Not only is eating fish not the most sustainable of food choices, it's likely a rip-off. If you're eating a pricey fish like cod or salmon, there's more than a one in five chance that it's something much cheaper. The FDA, though, is developing a new regulatory program to fight fish fraud. The agency is building a library of fish DNA that it can use to test samples of raw, frozen, steamed, or deep-fried fish and determine the sample's species.

This genetic identification process is known as DNA bar coding, and it's gotten so cheap that the FDA can do a bar code test for about $10 a sample. That might keep sellers from trying to pass off fishy fish, which is pretty gross, as an ocean scientist explained to The New York Times back in May:

“If you’re ordering steak, you would never be served horse meat,” said Dr. Hirshfield of Oceana. “But you can easily be ordering snapper and get tilapia or Vietnamese catfish.”

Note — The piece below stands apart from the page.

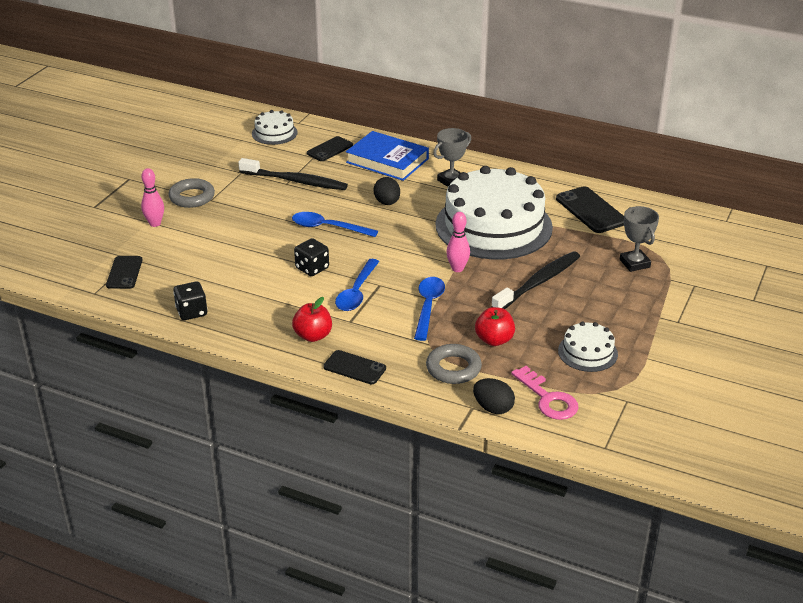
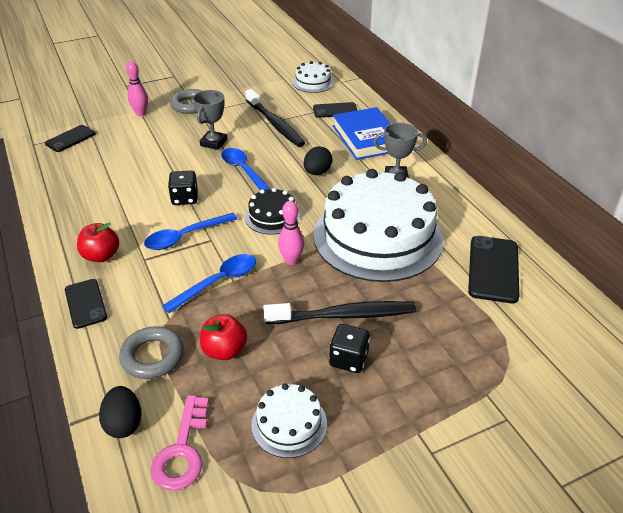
camera: 40 degrees right, 5 degrees up
black dice [173,281,207,320] -> black dice moved to [329,324,370,373]
grey trophy [620,206,659,272] -> grey trophy moved to [193,90,227,150]
none -> black cake [245,188,300,235]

The agency isn't just concerned about overpriced snapper substitutes, though. Mislabeled, toxic fish has sickened people in the past.

Grist thanks its sponsors. Become one.

One point of order: if your fish doesn’t taste like it's supposed to, do not cut off a sample and send it to the FDA! They don't want your half-eaten dinner! You can file a complaint, though, and the agency might investigate.